Trotz seiner Liebe zur Rapmusik vernachlässigt Banner seine
bürgerliche Ausbildung zunächst nicht. Er schließt die
Highschool in Jackson ab, besucht die Southern University
von Baton Rouge und wechselt dann, auch dank seiner
Football-Skills, nach Maryland, wo er zu den besten zehn
Prozent seines Jahrgangs zählt. Doch vor seinem letzten
Semester schmeißt er überraschend die Uni. Was war
geschehen? "Ich hatte eine TV-Show mit Leo DiCaprio gesehen,
der das College verlässt, um sein Ding zu machen. Das war
der Knackpunkt", so Banner.
Er gründet als Produzent und Rapper das Duo Crooked Lettaz
und veröffentlicht 1999 deren Debütalbum "Grey Skies". Ein
Jahr später folgt, ebenfalls über das New Yorker Label
Penalty Records, sein Solowerk "Them Firewater Boyz, Vol.
1.". Banner merkt jedoch schnell, dass eine Eastcoast-Firma,
der die Besonderheiten des Dirty South nicht vertraut sind,
ihn auch nicht wirklich unterstützen kann. Er vertickt die
Scheibe mit Hilfe seiner Crooked Lettaz-Crew unter der Hand
und über das Internet und bringt so 10.000 Einheiten an den
Mann und die Frau. "Unsere Situation mit Penalty Records war
eine schmerzhafte Erfahrung. Wir waren Gefangene."

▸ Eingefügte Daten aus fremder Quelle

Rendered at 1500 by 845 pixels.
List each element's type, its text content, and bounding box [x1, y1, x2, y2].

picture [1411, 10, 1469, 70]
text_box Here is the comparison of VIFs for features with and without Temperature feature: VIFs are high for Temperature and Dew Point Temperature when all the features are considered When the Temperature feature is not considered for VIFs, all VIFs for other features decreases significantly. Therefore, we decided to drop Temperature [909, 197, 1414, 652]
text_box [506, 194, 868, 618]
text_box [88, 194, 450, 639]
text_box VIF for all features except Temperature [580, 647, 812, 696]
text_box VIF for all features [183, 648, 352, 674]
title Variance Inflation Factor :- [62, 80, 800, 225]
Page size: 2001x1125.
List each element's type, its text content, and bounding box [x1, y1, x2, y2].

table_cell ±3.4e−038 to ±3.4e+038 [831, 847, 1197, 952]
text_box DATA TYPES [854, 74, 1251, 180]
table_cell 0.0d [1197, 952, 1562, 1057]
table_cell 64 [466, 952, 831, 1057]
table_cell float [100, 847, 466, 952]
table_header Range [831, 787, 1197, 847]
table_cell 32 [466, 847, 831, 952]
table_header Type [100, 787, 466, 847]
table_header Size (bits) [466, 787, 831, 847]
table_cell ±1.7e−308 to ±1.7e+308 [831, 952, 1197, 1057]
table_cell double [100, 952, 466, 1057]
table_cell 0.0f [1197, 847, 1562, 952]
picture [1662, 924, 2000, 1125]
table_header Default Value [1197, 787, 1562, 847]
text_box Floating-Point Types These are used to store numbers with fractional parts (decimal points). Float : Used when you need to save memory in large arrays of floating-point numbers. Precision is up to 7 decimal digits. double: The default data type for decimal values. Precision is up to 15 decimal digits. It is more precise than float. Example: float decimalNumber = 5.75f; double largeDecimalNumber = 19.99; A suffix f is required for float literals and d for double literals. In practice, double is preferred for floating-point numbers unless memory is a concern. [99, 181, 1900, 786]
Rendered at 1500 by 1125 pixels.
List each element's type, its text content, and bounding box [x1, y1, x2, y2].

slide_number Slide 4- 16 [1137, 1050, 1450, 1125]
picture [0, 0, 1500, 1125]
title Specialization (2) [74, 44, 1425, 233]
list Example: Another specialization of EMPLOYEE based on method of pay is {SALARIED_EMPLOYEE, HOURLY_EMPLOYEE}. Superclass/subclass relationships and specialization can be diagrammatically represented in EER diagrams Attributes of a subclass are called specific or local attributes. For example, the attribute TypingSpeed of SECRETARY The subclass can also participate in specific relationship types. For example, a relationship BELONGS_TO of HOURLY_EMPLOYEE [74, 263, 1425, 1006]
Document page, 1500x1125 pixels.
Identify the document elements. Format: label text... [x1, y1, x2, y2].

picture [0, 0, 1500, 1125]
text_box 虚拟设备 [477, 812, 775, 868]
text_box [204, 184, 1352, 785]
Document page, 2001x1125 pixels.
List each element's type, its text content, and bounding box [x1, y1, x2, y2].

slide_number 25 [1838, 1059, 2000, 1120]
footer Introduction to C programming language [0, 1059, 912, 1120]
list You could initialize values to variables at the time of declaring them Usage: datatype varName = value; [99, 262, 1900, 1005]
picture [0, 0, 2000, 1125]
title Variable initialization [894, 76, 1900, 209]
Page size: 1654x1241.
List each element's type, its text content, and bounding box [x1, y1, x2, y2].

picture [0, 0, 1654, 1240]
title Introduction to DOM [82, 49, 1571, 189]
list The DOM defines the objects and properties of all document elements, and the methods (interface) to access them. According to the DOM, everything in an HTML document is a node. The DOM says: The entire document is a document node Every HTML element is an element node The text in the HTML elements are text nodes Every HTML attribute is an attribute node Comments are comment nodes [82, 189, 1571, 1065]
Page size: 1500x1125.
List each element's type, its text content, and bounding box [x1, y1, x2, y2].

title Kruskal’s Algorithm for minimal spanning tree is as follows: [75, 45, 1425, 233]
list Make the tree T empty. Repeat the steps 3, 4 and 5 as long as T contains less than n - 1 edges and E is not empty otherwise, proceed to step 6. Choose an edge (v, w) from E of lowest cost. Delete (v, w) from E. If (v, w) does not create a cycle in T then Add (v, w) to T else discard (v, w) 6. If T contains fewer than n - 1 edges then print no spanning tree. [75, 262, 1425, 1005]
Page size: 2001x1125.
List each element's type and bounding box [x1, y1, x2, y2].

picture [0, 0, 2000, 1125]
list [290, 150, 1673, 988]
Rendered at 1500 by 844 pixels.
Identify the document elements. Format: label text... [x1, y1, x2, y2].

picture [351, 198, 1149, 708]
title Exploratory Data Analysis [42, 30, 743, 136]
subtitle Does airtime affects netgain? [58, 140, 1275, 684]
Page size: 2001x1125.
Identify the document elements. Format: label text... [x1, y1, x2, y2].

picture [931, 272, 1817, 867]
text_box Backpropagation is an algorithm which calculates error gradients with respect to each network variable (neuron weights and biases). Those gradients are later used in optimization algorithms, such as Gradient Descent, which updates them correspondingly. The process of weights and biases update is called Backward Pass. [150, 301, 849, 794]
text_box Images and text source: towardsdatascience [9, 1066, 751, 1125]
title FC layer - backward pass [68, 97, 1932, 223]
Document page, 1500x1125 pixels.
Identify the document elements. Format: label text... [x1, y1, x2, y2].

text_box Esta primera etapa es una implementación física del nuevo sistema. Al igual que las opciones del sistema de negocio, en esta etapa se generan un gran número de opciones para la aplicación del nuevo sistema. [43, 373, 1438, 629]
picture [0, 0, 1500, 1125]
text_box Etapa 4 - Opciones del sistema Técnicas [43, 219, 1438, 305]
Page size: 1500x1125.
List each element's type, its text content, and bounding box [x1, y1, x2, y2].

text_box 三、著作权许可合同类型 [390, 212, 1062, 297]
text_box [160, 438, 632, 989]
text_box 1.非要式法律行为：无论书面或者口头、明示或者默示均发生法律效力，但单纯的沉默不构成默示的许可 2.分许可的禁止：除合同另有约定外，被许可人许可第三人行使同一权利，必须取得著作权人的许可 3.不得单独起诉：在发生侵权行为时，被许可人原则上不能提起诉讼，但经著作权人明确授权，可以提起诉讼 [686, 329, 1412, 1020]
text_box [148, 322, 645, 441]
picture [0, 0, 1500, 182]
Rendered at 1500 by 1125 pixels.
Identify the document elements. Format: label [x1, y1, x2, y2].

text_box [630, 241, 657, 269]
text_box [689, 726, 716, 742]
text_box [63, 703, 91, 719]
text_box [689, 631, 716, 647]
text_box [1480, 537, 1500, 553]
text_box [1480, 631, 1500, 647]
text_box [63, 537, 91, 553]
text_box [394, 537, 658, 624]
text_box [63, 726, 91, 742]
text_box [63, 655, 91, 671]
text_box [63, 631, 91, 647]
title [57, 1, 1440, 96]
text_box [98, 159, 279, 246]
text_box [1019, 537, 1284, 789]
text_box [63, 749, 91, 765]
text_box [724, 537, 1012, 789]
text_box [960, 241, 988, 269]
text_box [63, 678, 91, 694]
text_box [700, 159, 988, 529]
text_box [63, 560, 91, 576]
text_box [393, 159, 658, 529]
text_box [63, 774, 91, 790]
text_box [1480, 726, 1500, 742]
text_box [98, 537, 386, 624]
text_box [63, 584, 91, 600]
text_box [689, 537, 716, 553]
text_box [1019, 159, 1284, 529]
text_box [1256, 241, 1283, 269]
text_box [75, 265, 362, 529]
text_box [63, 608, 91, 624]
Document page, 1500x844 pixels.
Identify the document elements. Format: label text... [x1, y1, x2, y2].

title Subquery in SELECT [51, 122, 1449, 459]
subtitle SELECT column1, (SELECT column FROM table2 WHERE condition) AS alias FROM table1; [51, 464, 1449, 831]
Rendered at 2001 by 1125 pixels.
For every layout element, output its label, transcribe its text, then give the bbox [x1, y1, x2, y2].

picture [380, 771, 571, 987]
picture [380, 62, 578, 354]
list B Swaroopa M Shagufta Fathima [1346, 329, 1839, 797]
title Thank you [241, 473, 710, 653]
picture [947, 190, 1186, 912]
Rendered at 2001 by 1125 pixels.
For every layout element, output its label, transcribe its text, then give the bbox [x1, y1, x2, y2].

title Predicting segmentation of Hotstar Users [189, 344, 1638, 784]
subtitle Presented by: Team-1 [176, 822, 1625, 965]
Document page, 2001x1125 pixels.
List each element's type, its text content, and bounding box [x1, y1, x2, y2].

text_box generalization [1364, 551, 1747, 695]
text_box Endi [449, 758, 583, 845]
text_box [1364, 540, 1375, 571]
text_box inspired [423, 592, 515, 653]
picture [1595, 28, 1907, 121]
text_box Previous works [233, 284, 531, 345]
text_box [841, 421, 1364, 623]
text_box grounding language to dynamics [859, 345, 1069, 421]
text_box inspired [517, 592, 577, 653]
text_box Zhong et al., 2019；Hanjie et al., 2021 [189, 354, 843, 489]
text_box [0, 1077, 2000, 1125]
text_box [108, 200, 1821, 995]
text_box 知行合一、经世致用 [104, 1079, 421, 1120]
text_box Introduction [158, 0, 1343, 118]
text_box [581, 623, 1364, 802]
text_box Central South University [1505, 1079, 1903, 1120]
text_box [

Die Rettung aus dem Vertragsknast erfolgt nach Banners
Produktion für Trick Daddys Hit "Thug Holiday". Universal
bietet ihm einen 10-Millionen Dollar-Plattendeal an, Banner
unterschreibt. Er bastelt Beats für Kane and Abel, Noreaga,
Ras Kass, Fiend, Lil' Flip und Shock G von Digital
Underground.
Den ersten großen Solo-Erfolg feiert er 2002/2003 mit "Get
Down (Like A Pimp)" in Zusammenarbeit mit Houstons Lil'
Flip. Das dazugehörige "Mississippi – The Album" steigt von
Null auf Platz neun der Billboard Charts ein. Auch die
Folgesingle "Cadillac On 22's" erweist sich als nicht
weniger erfolgreich. Als erster Release eines Major-Labels
wird "Mississippi" in einer Chopped & Screwed-Version
veröffentlicht. Der Erfolg setzt einen Trend: Massenweise
Southern Rap-Platten in verlangsamter, zerhackstückter
Fassung sollen folgen. Banners Gesicht ziert von The Source
über Ozone bis zu Murder Dog so ziemlich jedes Hip
Hop-Magazin. Zudem wird er dreimal für den The Source- und
einmal für den The Vibe-Award nominiert.
Nach Produktionen für Nappy Roots, Busta Rhymes und Pastor
Troy und Remixen für Nelly erscheint mit "MTA2: Baptized In
Dirty Water" Ende 2003 der Nachfolger zu "Mississippi".
Banner bleibt seinen harten, aggressiven Südstaatenraps
treu. Mit von der Partie sind Trick Daddy, Lil' Flip und Lil
Jon.
Der Zehn-Millionen-Vertrag öffnet David Banner weitere
Türen. So gründet er sein eigenes Label Big Face
Entertainment. 2005 legt er, nachdem der Release-Termin
mehrfach verschoben werden musste, mit "Certified" nach. Die
Single "Play" schießt unmittelbar in die amerikanischen Top
10. "X-ed" entsteht in Zusammenarbeit mit Ex-Crooked
Lettaz-Partner Kamikaze. Jagged Edge ist an "2 Fingers",
Twista aus Chicago an "On Everything" beteiligt.
Banner produziert für Ludacris, Chingy, T.I. und Juelz
Santana. Außerdem liefert er den Titelsong zum XBox
360-Spiel Saints Row". Auf DJ Shadow Album "The Outsider"
nimmt David Banner in "Seeing Thangs" kein Blatt vor den
Mund und kommentiert harsch die Zustände nach der
Hurricane-Katastrophe Katrina, für deren Opfer er sich stark
engagiert.
Für 2007 ist das neue Album "From The Bottom To The Top"
angekündigt. An der Produktion sind Jazze Pha, Lil Jon sowie
Ying Yang Twins-Produzent Mr. Collipark beteiligt. Der Beat
zum Titeltrack, für den der alte Kollege Trick Daddy sowie
Pharrell zum Mikrofon greifen, stammt aus der Schmiede der
Neptunes. Der Fackelträger des Dirty South läuft weiter.